Riordan flopped back against his seat, closing his eyes. “Fuck. I’m fine.”
“I hate the word ‘fine.’ It is supposed to mean that you are feeling good and healthy, but it’s used to mean ‘I’m not necessarily doing well, but I’m socially absolving you of the need to care about that.’”
“You talk like a lawyer,” Riordan accused.
Billy grinned. “Too much time around my sister-in-law. She’s a big shot lawyer. No stop dodging the question.”
Riordan was way too side-tracked. “Ellis is married?”
“I have more than one sibling. I’ll tell you all about them if you answer a few simple questions. Has it been a long time since you were in a pack?”
Seeing that Billy was going to be stubborn about this, Riordan tried for nonchalant as he answered, “A bit less than twenty years.”
Billy jolted forward, mouth dropping open. “How are you still alive?!”
Riordan shrugged. He didn’t want to talk about it.
Billy gentled his tone. “Please,” he asked softly, “help me understand. I was told that being packless is a slow death. So how…”
“Being packless, especially not by choice,” Riordan said flatly, “feels like ripping your heart out. There’s a wound there, bleeding out bit by bit. Everything is harder. Your senses are duller, strength lower, healing slower. Shifting forms takes more energy. You can get stuck in one shape or the other, just… stuck. A shifter, unable to shift. You take far longer to regenerate mana. You are lonely constantly. You feel a call towards other shifters, towards the territories, and know you aren’t allowed to answer it. Know you are supposed to be bleeding, that this your penance for–”

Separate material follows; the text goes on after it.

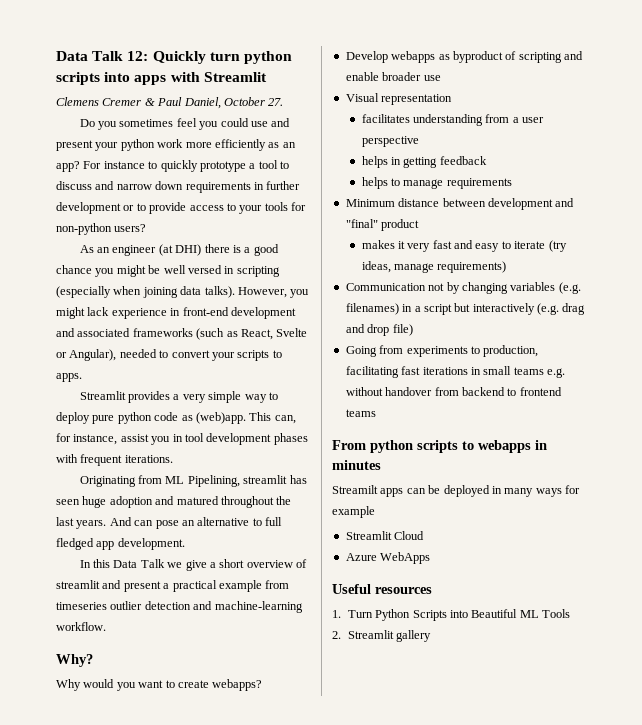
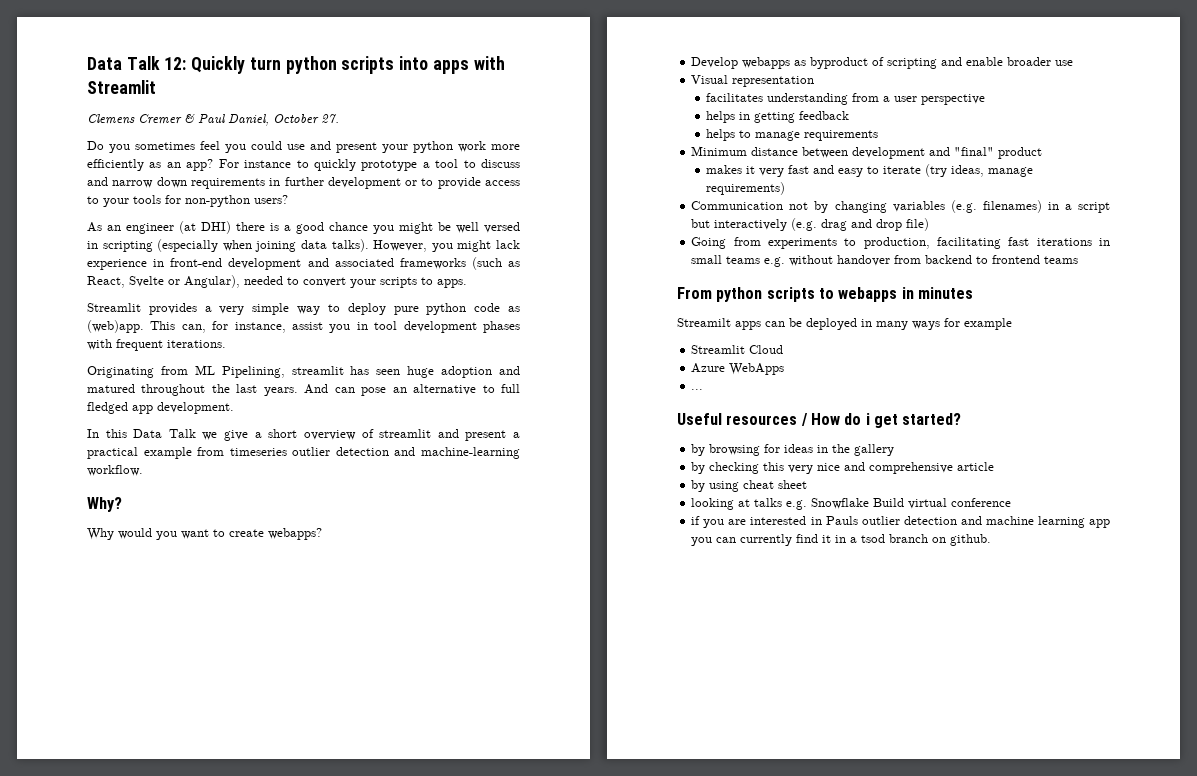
(431, 558) none -> [691,389,704,390] // ...
[332,609,571,621] [332,630,432,642] // 1. Turn Python Scripts into Beautiful ML Tools // 2. Streamlit gallery -> [800,413,962,428] [691,444,895,456] [691,462,995,474] [691,480,808,492] [691,498,1012,510] [691,516,1110,528] [691,534,992,546] / How do i get started? // by browsing for ideas in the gallery // by checking this very nice and comprehensive article // by using cheat sheet // looking at talks e.g. Snowflake Build virtual conference // if you are interested in Pauls outlier detection and machine learning app you can currently find it in a tsod branch on github.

Riordan realized his voice had been rising and that he’d stood up, fists clenched, one hand tight over his heart as he remembered that feeling. Ellis was in the doorway now, watching him and his brother alertly rather than pretending to wait outside.
He collapsed back into his seat and looked away. “You get used to it. If it doesn’t kill you, that pain can be your new normal. My animal side is solitary and I have a fairly strong well, so the physical and magical side effects were tolerable. I also thought I deserved to suffer, so that made it easier to live like that.”